A luta pela educação pública se intensifica
Na manhã de terça-feira, 24 de março, profissionais da educação estadual de Minas Gerais realizaram a ocupação das sedes regionais da Secretaria de Estado de Educação, em um movimento que marca o início de uma paralisação de três dias. As ações ocorreram simultaneamente em Belo Horizonte e Montes Claros, com dois principais focos: a suspensão de um polêmico projeto de parceria público-privada (PPP) para escolas e a revisão do reajuste salarial proposto pelo governo do estado.
Na capital, dezenas de trabalhadores se reuniram na sede da Superintendência Regional de Ensino (SRE) Metropolitana A, localizada no bairro Santo Antônio, onde ergueram bandeiras e faixas com mensagens contundentes, como “SRE ocupada” e “Zema e Simões, não vendam nossa escola”. Durante o ato, palavras de ordem foram entoadas, denunciando o leilão previsto para o final do mês.

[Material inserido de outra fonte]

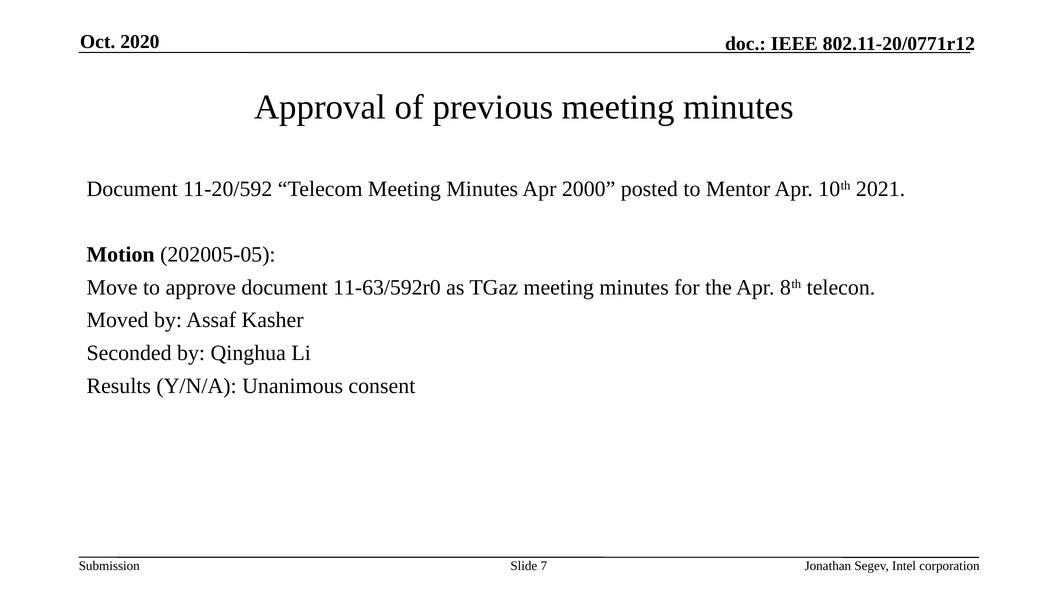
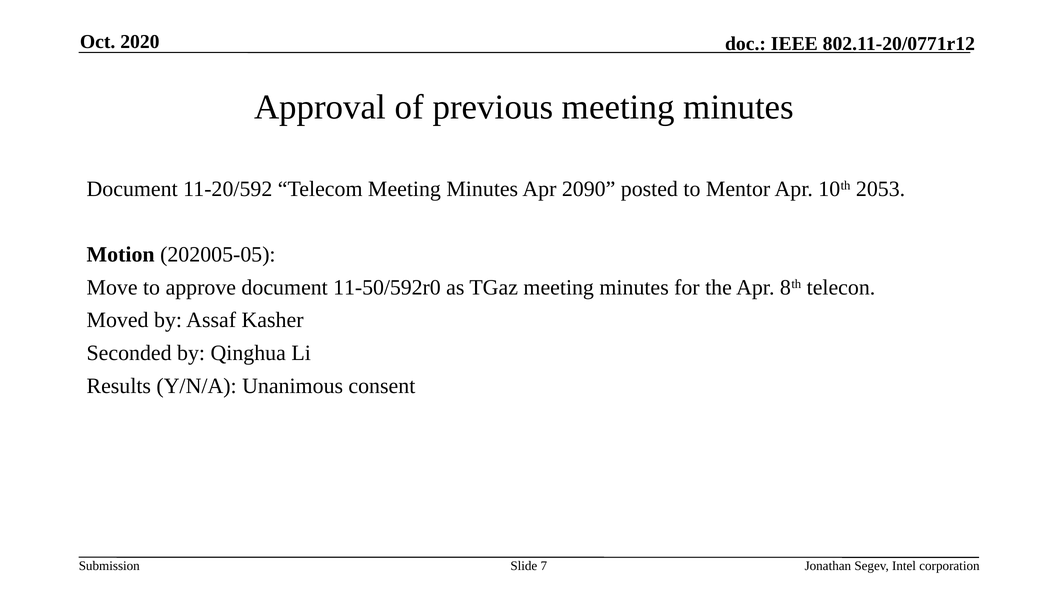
2000: 2000 -> 2090
2021: 2021 -> 2053
11-63/592r0: 11-63/592r0 -> 11-50/592r0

Críticas às parcerias público-privadas
Outra mobilização significativa aconteceu em Montes Claros, onde trabalhadores se concentraram em frente à unidade regional da Secretaria de Educação. O movimento, liderado pelo Sindicato Único dos Trabalhadores em Educação de Minas Gerais (Sind-UTE), também convocou paralisações entre os dias 24 e 26 de março. A principal reivindicação gira em torno da suspensão do leilão de uma PPP que propõe a transferência de serviços não pedagógicos, como manutenção, limpeza, vigilância e alimentação, de 95 escolas estaduais para a iniciativa privada, por um período de 25 anos. O contrato, avaliado em R$ 5,1 bilhões, está agendado para leilão na próxima segunda-feira, 30 de março, na B3, em São Paulo.
Preocupações com o futuro dos trabalhadores
Os manifestantes estão igualmente preocupados com o reajuste de 5,4% oferecido pelo governo ao funcionalismo estadual, considerado insuficiente pela categoria. Durante os protestos, muitos participantes expressaram sua indignação em relação ao risco de demissões em massa, especialmente entre os trabalhadores que prestam serviços de apoio nas escolas. “Não são descartáveis”, gritavam, referindo-se aos profissionais responsáveis pela limpeza, merenda e manutenção, que podem ser substituídos por contratos terceirizados.
União de estudantes e apoio às mobilizações
A União Colegial de Minas Gerais (UCMG), que congrega grêmios estudantis, manifestou seu apoio aos protestos e se juntou aos atos em Montes Claros. A entidade classificou a proposta de PPP como “um grave ataque à educação pública” e criticou a possibilidade de privatização da gestão escolar. “A privatização ameaça a qualidade do ensino, retira direitos e enfraquece a escola como espaço público, democrático e de formação crítica”, diz a nota divulgada pela organização, que também defende a continuidade das mobilizações em prol da educação pública.
Reação do governo
Em resposta aos protestos, o secretário de Estado de Educação, Rossieli Soares, declarou que o governo não permitirá a ocupação das unidades regionais por servidores. A proposta de PPP tem enfrentado várias críticas e questionamentos jurídicos. O Tribunal de Contas do Estado de Minas Gerais (TCE-MG) começou um processo para investigar uma denúncia relacionada à licitação, que está sob a responsabilidade do conselheiro Licurgo Mourão e tramita em sigilo.
A comunidade escolar se une contra a PPP
Além das ocupações, a resistência ao projeto de PPP também tem mobilizado comunidades escolares. Na segunda-feira, 23, a Escola Estadual Padre Matias, em Belo Horizonte, organizou uma panfletagem para protestar contra a inclusão da unidade no projeto. Pais e moradores expressam preocupações sobre a possível substituição de profissionais concursados por terceirizados, que teriam condições de trabalho mais precárias e inseguras. Há ainda o receio de que esse modelo de privatização se espalhe para outras unidades da rede estadual, afetando ainda mais a qualidade do ensino e as condições de trabalho dos educadores.